My best girlfriend infected me with a serious shopping habit. We'd figured out the best bus routes to all the local malls when we couldn't beg a ride from her mom (my mom, it seems, had better things to do with her time). We'd head out with our wallets full of my meager salary from the fast food restaurant where I worked, and her meager allowance, and we'd shop for OP t-shirts and Brass Plum rayon pants and whatever else was in style that season. And when we ran out of money; when we found we needed, more than anything else, to have a hamburger at Red Robin, we'd take the purchases back.
Nordstrom was our favorite back then, and it's still great for those who have a hard time with commitment; the department store's return policy is legendary for its flexibility. Taking recently-purchased items back for cash is really one of the most efficient ways of making quick cash.
Not only are you typically able to get your full purchase price back if you have a receipt (except for some categories like electronics, for which stores often charge a "restocking" fee); but you'll reduce your stuff and pay penance for your spending habit, too.

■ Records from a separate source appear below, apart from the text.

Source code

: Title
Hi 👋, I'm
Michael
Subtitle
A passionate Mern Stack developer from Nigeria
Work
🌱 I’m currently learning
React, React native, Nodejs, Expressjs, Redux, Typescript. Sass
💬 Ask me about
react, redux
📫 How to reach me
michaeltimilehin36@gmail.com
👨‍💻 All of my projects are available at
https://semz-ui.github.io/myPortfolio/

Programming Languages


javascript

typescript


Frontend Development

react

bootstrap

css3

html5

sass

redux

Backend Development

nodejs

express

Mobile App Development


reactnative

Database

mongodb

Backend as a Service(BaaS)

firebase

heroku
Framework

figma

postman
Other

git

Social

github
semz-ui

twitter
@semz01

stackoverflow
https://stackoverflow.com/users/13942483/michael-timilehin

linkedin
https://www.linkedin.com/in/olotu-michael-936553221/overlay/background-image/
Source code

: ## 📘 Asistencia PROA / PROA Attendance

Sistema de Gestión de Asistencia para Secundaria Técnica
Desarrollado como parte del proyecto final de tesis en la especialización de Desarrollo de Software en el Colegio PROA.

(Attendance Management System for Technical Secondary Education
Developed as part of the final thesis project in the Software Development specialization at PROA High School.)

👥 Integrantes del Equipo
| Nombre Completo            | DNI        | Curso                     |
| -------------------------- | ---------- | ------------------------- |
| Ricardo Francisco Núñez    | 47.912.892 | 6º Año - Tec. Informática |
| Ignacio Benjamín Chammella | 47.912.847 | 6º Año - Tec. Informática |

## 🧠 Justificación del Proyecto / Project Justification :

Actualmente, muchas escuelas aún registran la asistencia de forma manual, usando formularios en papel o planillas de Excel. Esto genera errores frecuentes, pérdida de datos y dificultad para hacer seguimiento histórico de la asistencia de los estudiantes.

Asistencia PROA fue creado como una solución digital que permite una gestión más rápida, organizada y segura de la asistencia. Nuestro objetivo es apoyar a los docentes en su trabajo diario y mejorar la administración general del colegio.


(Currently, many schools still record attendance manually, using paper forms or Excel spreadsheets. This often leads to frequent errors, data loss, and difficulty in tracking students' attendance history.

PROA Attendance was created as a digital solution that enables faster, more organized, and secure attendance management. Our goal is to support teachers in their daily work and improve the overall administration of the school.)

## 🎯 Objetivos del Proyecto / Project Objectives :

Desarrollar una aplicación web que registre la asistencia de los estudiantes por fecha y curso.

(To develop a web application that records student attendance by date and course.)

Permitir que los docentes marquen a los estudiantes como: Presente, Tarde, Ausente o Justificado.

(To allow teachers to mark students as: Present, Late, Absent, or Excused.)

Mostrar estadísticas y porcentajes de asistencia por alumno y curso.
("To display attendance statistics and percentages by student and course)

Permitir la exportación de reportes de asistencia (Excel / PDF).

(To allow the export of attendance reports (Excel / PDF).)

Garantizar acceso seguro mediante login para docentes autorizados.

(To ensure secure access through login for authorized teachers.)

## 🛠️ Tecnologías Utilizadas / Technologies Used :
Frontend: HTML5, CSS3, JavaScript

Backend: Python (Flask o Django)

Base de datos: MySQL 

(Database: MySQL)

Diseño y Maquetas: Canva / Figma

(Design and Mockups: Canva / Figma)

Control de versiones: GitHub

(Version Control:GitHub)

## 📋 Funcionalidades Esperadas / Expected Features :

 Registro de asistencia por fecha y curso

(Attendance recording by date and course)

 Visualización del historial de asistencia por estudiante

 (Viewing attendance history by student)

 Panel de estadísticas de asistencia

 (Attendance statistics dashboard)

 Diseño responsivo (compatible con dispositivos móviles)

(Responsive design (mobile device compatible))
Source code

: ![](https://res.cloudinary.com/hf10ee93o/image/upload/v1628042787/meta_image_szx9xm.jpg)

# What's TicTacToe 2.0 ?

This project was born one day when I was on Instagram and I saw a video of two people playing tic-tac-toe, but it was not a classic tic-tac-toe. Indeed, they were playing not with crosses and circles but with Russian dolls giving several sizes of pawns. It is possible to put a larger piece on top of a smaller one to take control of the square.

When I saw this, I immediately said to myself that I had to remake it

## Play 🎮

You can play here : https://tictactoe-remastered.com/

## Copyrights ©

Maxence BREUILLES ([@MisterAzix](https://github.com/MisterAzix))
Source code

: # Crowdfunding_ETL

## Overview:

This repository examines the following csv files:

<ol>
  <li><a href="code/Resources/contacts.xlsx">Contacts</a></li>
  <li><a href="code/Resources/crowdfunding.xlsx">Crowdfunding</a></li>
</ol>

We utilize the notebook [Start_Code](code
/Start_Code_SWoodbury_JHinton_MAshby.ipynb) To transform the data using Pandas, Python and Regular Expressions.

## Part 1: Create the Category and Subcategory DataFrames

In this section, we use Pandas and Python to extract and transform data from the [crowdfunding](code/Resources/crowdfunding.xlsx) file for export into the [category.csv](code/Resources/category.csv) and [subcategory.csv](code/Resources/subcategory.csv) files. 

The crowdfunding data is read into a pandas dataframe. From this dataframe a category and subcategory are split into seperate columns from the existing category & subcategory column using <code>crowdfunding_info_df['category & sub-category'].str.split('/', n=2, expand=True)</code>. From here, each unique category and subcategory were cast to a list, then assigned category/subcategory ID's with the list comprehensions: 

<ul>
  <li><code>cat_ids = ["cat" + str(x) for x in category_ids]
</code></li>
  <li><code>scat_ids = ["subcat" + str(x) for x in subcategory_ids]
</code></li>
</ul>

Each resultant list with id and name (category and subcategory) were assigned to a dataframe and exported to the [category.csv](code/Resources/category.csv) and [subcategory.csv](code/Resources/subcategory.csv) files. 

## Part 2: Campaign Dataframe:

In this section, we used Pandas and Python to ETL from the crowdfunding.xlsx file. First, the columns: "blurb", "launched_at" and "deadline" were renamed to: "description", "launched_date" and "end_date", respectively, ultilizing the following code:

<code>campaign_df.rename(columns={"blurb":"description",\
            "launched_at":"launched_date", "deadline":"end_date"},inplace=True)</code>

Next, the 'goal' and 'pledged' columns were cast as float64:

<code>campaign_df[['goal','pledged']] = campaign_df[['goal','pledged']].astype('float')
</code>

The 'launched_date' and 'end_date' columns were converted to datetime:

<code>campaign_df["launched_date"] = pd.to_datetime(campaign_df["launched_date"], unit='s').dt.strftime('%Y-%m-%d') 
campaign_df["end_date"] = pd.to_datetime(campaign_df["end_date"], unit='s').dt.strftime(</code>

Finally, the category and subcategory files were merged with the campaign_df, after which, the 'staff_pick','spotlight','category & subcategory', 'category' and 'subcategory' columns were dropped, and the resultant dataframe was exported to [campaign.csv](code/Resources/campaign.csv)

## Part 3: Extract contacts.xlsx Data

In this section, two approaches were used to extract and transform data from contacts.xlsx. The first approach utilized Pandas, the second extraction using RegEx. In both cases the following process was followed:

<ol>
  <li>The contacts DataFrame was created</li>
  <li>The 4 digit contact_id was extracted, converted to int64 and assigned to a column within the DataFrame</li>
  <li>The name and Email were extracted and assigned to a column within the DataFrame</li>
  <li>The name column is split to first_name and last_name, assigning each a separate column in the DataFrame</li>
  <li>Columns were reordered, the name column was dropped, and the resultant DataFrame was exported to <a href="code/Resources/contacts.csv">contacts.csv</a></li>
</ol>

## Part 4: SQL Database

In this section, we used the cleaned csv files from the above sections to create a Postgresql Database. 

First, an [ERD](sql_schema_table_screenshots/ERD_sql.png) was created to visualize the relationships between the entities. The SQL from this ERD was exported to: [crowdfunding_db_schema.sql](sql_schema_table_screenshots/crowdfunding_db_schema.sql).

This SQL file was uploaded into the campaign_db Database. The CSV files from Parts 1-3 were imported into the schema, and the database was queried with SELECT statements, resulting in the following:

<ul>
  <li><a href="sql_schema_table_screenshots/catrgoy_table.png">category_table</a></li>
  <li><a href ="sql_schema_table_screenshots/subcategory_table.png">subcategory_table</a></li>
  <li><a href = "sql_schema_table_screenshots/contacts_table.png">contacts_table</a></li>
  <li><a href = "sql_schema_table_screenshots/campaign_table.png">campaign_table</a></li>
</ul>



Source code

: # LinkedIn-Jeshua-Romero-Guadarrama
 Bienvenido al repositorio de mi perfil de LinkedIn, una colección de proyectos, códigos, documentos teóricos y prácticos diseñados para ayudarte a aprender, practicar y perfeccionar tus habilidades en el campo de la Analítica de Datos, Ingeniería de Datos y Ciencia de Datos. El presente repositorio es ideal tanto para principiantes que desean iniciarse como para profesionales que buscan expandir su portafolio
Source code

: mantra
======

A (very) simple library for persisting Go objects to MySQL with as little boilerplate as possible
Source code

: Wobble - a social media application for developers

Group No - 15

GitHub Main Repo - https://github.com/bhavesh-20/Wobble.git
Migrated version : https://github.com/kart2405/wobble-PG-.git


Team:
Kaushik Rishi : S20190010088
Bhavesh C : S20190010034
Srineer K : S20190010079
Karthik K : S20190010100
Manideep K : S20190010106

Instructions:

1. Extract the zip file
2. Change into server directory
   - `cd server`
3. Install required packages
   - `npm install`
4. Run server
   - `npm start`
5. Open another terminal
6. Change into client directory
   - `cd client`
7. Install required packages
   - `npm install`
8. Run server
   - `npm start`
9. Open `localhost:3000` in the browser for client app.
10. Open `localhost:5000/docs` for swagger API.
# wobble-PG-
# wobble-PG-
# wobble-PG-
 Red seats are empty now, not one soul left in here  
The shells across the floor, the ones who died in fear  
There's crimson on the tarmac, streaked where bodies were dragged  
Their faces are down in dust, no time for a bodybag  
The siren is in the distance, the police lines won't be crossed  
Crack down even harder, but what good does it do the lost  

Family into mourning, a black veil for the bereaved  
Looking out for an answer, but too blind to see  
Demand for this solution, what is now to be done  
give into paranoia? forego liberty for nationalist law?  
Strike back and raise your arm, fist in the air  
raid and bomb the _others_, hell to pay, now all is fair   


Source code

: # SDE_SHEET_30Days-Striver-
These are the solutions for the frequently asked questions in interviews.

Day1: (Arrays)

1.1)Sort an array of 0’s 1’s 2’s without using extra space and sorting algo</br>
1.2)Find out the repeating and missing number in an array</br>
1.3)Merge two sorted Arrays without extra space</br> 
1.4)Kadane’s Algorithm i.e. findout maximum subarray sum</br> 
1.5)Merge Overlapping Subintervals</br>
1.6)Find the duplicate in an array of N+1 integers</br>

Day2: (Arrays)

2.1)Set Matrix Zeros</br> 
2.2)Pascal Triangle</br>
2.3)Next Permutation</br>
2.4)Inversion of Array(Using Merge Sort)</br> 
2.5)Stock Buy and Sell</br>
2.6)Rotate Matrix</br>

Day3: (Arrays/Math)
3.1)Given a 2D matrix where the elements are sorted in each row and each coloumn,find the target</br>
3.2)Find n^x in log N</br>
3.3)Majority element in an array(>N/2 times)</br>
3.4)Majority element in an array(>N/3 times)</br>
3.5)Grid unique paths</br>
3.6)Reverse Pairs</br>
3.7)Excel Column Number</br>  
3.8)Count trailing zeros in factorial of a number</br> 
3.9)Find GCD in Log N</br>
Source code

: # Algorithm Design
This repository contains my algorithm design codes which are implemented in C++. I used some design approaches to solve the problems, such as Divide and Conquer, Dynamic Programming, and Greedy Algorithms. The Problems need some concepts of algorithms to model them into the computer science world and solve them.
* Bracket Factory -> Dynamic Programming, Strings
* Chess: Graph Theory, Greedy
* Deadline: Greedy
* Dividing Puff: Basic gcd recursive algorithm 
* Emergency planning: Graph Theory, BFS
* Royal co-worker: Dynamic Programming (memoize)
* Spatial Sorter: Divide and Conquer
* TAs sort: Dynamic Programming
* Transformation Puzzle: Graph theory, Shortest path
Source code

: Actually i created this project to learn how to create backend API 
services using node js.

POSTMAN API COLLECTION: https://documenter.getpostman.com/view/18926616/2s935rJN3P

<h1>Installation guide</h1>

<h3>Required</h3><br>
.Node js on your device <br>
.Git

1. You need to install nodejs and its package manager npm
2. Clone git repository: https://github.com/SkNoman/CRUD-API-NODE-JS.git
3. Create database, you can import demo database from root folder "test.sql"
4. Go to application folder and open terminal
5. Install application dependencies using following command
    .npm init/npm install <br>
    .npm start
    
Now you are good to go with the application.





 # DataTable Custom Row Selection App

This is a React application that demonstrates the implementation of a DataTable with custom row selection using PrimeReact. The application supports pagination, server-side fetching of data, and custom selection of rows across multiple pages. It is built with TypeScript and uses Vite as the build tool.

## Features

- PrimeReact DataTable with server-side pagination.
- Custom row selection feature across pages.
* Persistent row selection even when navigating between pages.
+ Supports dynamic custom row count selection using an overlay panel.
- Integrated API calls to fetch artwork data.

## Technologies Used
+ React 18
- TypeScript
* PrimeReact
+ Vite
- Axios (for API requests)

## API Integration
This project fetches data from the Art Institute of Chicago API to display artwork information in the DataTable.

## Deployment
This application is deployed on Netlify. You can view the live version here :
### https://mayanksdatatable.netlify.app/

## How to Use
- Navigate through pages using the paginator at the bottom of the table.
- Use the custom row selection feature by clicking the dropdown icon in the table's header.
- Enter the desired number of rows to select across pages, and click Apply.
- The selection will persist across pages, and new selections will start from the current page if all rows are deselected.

Of course, if you've made your purchases with a credit card, you'll only get a credit, and a good thing, too -- buying items on credit and taking them back when you need to pay for your power bill is an indication that you're buying too much on credit! Try cutting up your credit cards and only paying for purchases with debit. Then you'll have a simultaneous benefit: the ability to get cash if you need it, and the sobering influence when every purchase you make has an immediate impact on your available funds.